**EXTRACTED RECORDS**
───

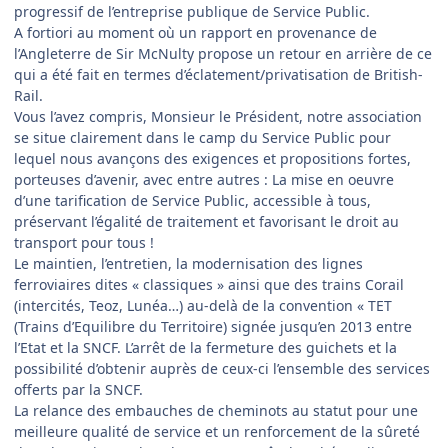
progressif de l’entreprise publique de Service Public.
A fortiori au moment où un rapport en provenance de
l’Angleterre de Sir McNulty propose un retour en arrière de ce
qui a été fait en termes d’éclatement/privatisation de British-
Rail.
Vous l’avez compris, Monsieur le Président, notre association
se situe clairement dans le camp du Service Public pour
lequel nous avançons des exigences et propositions fortes,
porteuses d’avenir, avec entre autres : La mise en oeuvre
d’une tarification de Service Public, accessible à tous,
préservant l’égalité de traitement et favorisant le droit au
transport pour tous !
Le maintien, l’entretien, la modernisation des lignes
ferroviaires dites « classiques » ainsi que des trains Corail
(intercités, Teoz, Lunéa…) au-delà de la convention « TET
(Trains d’Equilibre du Territoire) signée jusqu’en 2013 entre
l’Etat et la SNCF. L’arrêt de la fermeture des guichets et la
possibilité d’obtenir auprès de ceux-ci l’ensemble des services
offerts par la SNCF.
La relance des embauches de cheminots au statut pour une
meilleure qualité de service et un renforcement de la sûreté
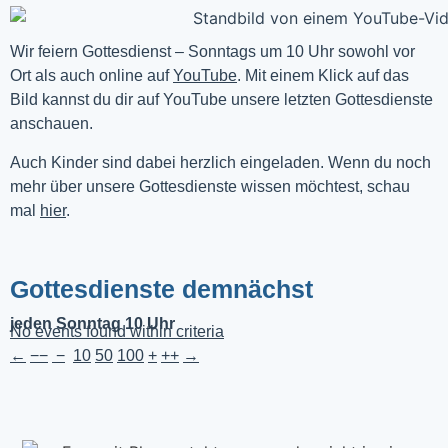
Wir feiern Gottesdienst – Sonntags um 10 Uhr sowohl vor 
Ort als auch online auf 
YouTube
. Mit einem Klick auf das 
Bild kannst du dir auf YouTube unsere letzten Gottesdienste 
anschauen. 
Auch Kinder sind dabei herzlich eingeladen. Wenn du noch
mehr über unsere Gottesdienste wissen möchtest, schau
mal
hier
.
Gottesdienste demnächst
jeden Sonntag 10 Uhr
No events found within criteria
←
−−
−
10
50
100
+
++
→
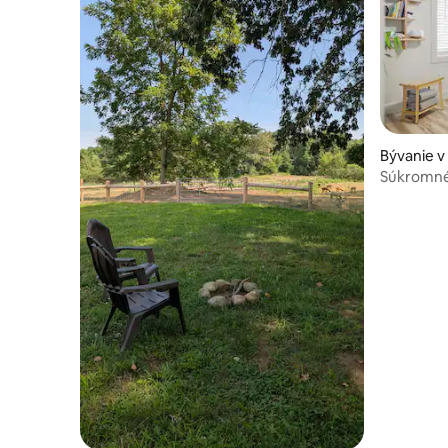
Bývanie 
Súkromné 
saunou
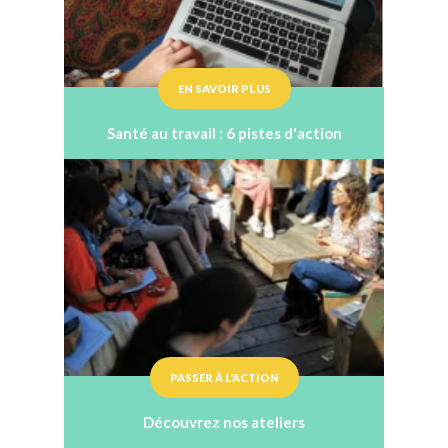
EN SAVOIR PLUS
Santé au travail : 6 pistes d'action
PASSER À L'ACTION
Découvrez nos ateliers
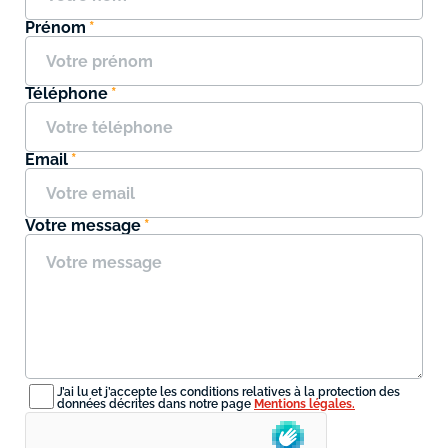
Prénom
Téléphone
Email
Votre message
J’ai lu et j’accepte les conditions relatives à la protection des
données décrites dans notre page
Mentions légales.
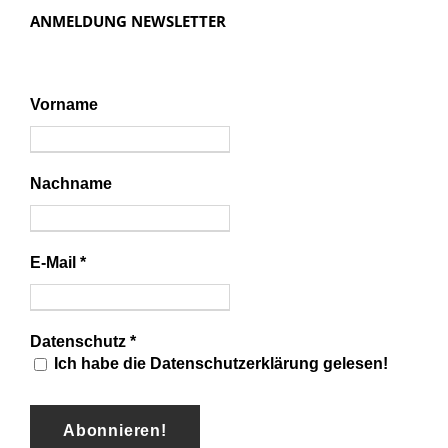
i
ANMELDUNG NEWSLETTER
g
a
t
Vorname
i
o
n
Nachname
E-Mail
*
Datenschutz
*
Ich habe die Datenschutzerklärung gelesen!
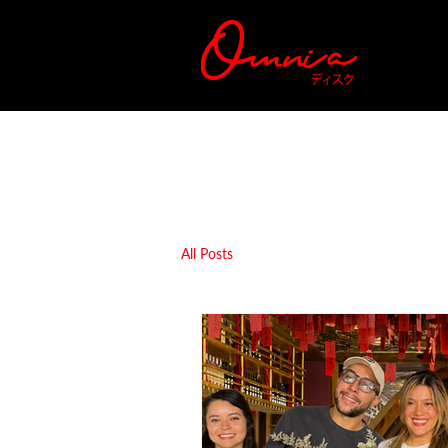
All Posts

───

Which lines above contain the word "pour"? Copy each of them.

**WRITTEN RESPONSE**
se situe clairement dans le camp du Service Public pour
transport pour tous !
La relance des embauches de cheminots au statut pour une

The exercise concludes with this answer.